Example 3 (Fig. 2) Also in this example all of the gas g that is produced from the reservoir is reinjected. Here, however, a part, G', of the exhaust gas G from the gas turbine is separated from the system, e.g. to give room to the reproduced gaseous fraction g, in view of the capacity of compressors Ci - C5. The exhaust gas part G' not to
be injected can be separated upstreams of boiler E and discharged directly into the atmosphere, optionally via a separate heat recovering unit, such as a heat exchanger, but preferably it is separated after boiler E and before the first compressor Ci, as indicated by broken line in fig. 2, such that all of the exhaust gas G is subject to the afterburning process implying reduction of oxygen.
The injection demand at the time during the lifetime of the field for which the example is intended, is about 106 SM3/day, of which 8 millions comes from the reservoir and mainly consist of previously injected exhaust gas. This means that 2 x 106 SM3/day net exhaust gas must be added. The pressure levels in the recovery well can of course vary. Thus, upon a gas breakthrough the wellhead pressure may rise as high up as to 50 bar. In the above simulation examples 2 and 3 a wellhead pressure of 5 bar are assumed for all reproduced gas, which is a relatively low value. For higher wellhead pressures it may be appropriate to insert reinjected gas g in the exhaust gas G at a higher compressor stage, between compressors C2 and C5.
All three examples assume an added (fired) thermal power of 75 MW to the gas turbine, and a mechanical power of 26 MW in the turbine. The total thermal power of the exhaust gas G in boiler E, including added (fired) power to the latter, is assumed to be about 210 MW, which provides a computed power of about 77 MW based on the steam produced in boiler E.
Net cooling demand associated with the production of exhaust gas with 1 % oxygen is 132 MW if all of the exhaust gas from the gas turbine is reduced in oxygen to 1 %. In addition comes compressor cooling, which in example 3 is 80 MW. The energy demands for recompression is given in the following table:
The table shows the energy demand (power) for which the compressors are dimensioned, for an oil field, and the energy demand for the three examples. * Example 3 refers to the dimensions for total energy demand.
**AII the compressors will not run at full capacity at the same time, such that the sum in the bottom column is the maximum total power used to compress the exhaust gas and produced gas.
As appearing from the table, the total energy demand of the first compressor Ci is 15,6 MW. This value is based on an efficiency of 95 %, provided that the exhaust gas from the gas turbine is passed through boiler E and compressed (examples 1 and 2). In example 3 the demand for exhaust gas to injection is reduced compared to the design criterion. Consequently this example results in 7,4 MW for that compressor. All examples assume a pressure drop of 0,2 bar between each compressor stage and after the last compressor stage, mainly because of cooling.

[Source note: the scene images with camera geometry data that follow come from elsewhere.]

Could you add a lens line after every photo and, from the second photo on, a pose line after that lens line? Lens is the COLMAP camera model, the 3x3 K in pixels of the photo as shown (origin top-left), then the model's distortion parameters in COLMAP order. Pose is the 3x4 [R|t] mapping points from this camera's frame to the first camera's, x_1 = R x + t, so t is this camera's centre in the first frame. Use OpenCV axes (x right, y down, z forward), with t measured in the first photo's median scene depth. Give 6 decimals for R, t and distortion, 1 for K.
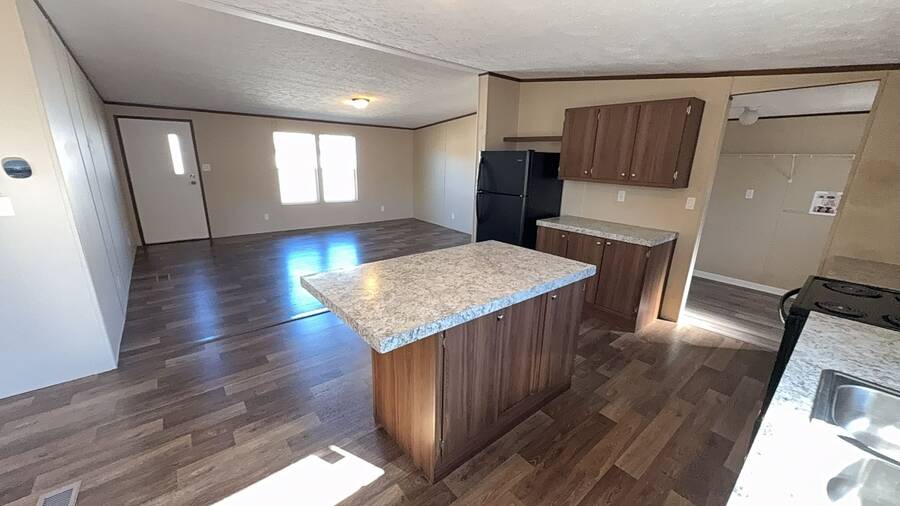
lens RADIAL K [[341.9, 0, 450.0], [0, 341.9, 253.0], [0, 0, 1]] dist [0.000020, -0.000153]
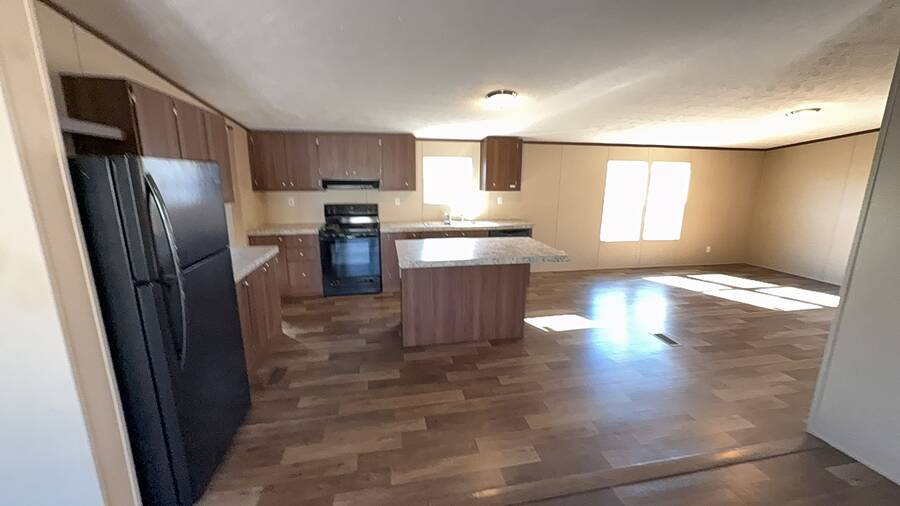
lens RADIAL K [[341.9, 0, 450.0], [0, 341.9, 253.0], [0, 0, 1]] dist [0.000020, -0.000153]
pose [[-0.879299, -0.132657, 0.457423, -0.377808], [0.097926, 0.889549, 0.446220, -0.404505], [-0.466094, 0.437155, -0.769189, 1.397711]]
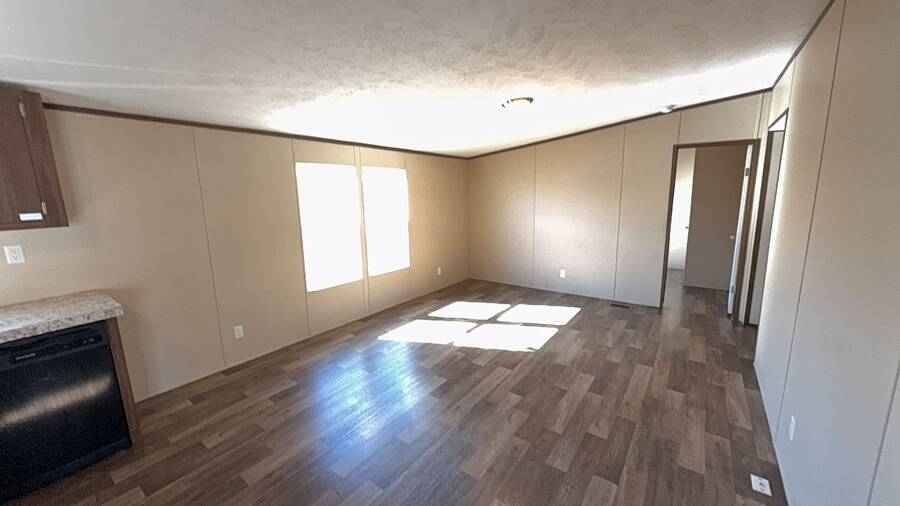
lens RADIAL K [[341.9, 0, 450.0], [0, 341.9, 253.0], [0, 0, 1]] dist [0.000020, -0.000153]
pose [[-0.969267, 0.034895, -0.243525, -0.424093], [-0.072418, 0.905559, 0.417994, -0.200559], [0.235112, 0.422783, -0.875201, 0.671410]]
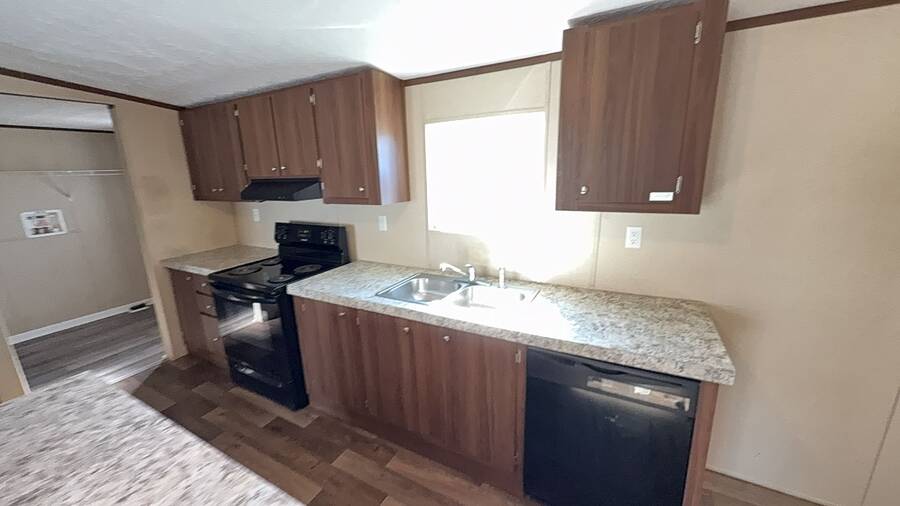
lens RADIAL K [[341.9, 0, 450.0], [0, 341.9, 253.0], [0, 0, 1]] dist [0.000020, -0.000153]
pose [[-0.378173, -0.233815, 0.895721, -0.176015], [0.264826, 0.899817, 0.346693, -0.114331], [-0.887047, 0.368320, -0.278367, 0.347076]]
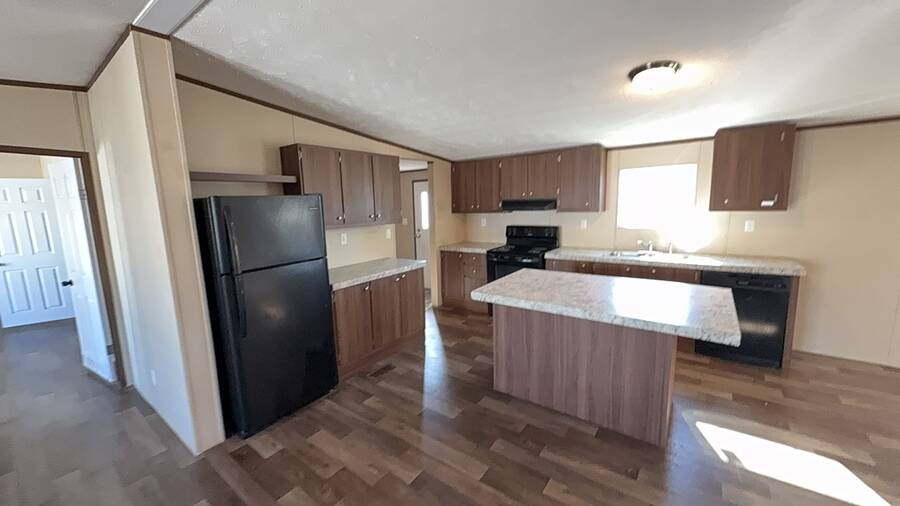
lens RADIAL K [[341.9, 0, 450.0], [0, 341.9, 253.0], [0, 0, 1]] dist [0.000020, -0.000153]
pose [[-0.242074, -0.161139, 0.956784, -0.582687], [0.281413, 0.932064, 0.228175, -0.291578], [-0.928551, 0.324487, -0.180281, 0.983200]]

The last column in the table shows a power consumption at a time during the lifetime of the field when the energy demand for compression is at its highest. At that time the energy demand of 71 MW is still lower than 77 MW, which the boiler steam production is capable of providing. In this case the exhaust gas demand for injection is about 50 % of that which the gas turbine can deliver, such that the burning of the amount of exhaust gas which is sufficient for injection is capable of providing only 36 MW which is not sufficient to cover the compressor demand. Then more exhaust gas could be burned than that of the injection demand while discharging the non-injected gas into the atmosphere, or cover the
remaining power demand in different ways. At other times during the lifetime of the field the burning of sufficient amounts of exhaust gas for injection will provide enough power to compress exhaust gas and produced gas.
It is then evident that produced steam can be fully utilised. Since the as- sumed recompression demand is fairly low, as is also the assumed separator pressure, this implies a considerable degree of reduction potential.
The steam balance is easily adjusted by adjusting the amount of fuel B added to boiler E.
A good energy demand and production balance is achieved. However, there are also alternatives in which the entire recovery plant (platform) is supplemented with power based on steam.
This would require installation of one or two steam boilers, each of 50 MW produced mechanical energy as steam, and the exhaust gas is injected therefrom.
The process must be adjusted to the actual process configuration and up- dated wellhead pressure.
The invention is primarily intended for use in connection with offshore installations, but is not limited to such application.